## 任务说明:
请把下面这篇关于 PaddleMIX 运行时出现 CUDNN_STATUS_NOT_INITIALIZED 错误的讨论帖从头到尾一字不改地抄写一遍，可以吗？

## 文本摘录:
____

PaddlePaddle / PaddleMIX

Paddle Multimodal Integration and eXploration, supporting mainstream multi-modal tasks, including end-to-end large-scale multi-modal pretrain models and diffusion model toolbox. Equipped with high performance and flexibility.
Apache License 2.0
297 stars 112 forks source link

CUDNN_STATUS_NOT_INITIALIZED 错误 #678

Open flymorn opened 4 weeks ago

flymorn commented 4 weeks ago

运行 示例程序-自动标注: python applications/Automatic_label/automatic_label.py

系统报错: CUDNN_STATUS_NOT_INITIALIZED'. The cuDNN library was not initialized properly. This error is usually returned when a call to cudnnCreate() fails or when cudnnCreate() has not been called prior to calling another cuDNN routine. In the former case, it is usually due to an error in the CUDA Runtime API called by cudnnCreate() or by an error in the hardware setup

具体信息如下:

[2024-08-15 21:41:57,506] [ WARNING] - Detected that datasets module was imported before paddlenlp. This may cause PaddleNLP datasets to be unavalible in intranet. Please import paddlenlp before datasets module to avoid download issues
2024-08-15 21:42:05,553-WARNING: post-quant-hpo is not support in system other than linux
W0815 21:42:07.605979  1704 gpu_resources.cc:119] Please NOTE: device: 0, GPU Compute Capability: 8.6, Driver API Version: 12.2, Runtime API Version: 11.8
W0815 21:42:07.606978  1704 gpu_resources.cc:164] device: 0, cuDNN Version: 8.9.

____

## 所给材料:
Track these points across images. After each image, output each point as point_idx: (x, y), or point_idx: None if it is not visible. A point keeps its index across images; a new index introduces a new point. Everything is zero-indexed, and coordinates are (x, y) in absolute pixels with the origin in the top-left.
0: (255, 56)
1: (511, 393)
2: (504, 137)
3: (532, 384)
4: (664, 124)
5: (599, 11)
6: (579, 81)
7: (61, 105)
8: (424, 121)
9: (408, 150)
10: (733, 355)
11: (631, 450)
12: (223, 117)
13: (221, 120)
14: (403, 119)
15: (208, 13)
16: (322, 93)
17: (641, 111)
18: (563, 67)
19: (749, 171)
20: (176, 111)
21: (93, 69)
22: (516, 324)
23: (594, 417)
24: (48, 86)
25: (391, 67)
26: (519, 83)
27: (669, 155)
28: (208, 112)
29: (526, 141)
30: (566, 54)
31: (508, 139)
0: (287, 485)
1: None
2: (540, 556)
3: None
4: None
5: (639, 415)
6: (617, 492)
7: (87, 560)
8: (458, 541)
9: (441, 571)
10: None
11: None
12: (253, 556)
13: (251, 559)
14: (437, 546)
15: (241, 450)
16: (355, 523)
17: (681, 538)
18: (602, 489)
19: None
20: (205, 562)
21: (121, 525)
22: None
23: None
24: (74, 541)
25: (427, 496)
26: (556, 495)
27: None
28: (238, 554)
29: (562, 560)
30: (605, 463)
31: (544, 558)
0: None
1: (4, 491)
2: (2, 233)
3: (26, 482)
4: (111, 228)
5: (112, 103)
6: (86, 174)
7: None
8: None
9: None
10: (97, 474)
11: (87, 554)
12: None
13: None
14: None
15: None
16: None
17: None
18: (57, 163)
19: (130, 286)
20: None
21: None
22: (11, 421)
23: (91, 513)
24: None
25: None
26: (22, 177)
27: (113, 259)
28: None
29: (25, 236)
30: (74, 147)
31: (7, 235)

____

## 任务答案:
PaddlePaddle / PaddleMIX

Paddle Multimodal Integration and eXploration, supporting mainstream multi-modal tasks, including end-to-end large-scale multi-modal pretrain models and diffusion model toolbox. Equipped with high performance and flexibility.
Apache License 2.0
297 stars 112 forks source link

CUDNN_STATUS_NOT_INITIALIZED 错误 #678

Open flymorn opened 4 weeks ago

flymorn commented 4 weeks ago

运行 示例程序-自动标注: python applications/Automatic_label/automatic_label.py

系统报错: CUDNN_STATUS_NOT_INITIALIZED'. The cuDNN library was not initialized properly. This error is usually returned when a call to cudnnCreate() fails or when cudnnCreate() has not been called prior to calling another cuDNN routine. In the former case, it is usually due to an error in the CUDA Runtime API called by cudnnCreate() or by an error in the hardware setup

具体信息如下:

[2024-08-15 21:41:57,506] [ WARNING] - Detected that datasets module was imported before paddlenlp. This may cause PaddleNLP datasets to be unavalible in intranet. Please import paddlenlp before datasets module to avoid download issues
2024-08-15 21:42:05,553-WARNING: post-quant-hpo is not support in system other than linux
W0815 21:42:07.605979  1704 gpu_resources.cc:119] Please NOTE: device: 0, GPU Compute Capability: 8.6, Driver API Version: 12.2, Runtime API Version: 11.8
W0815 21:42:07.606978  1704 gpu_resources.cc:164] device: 0, cuDNN Version: 8.9.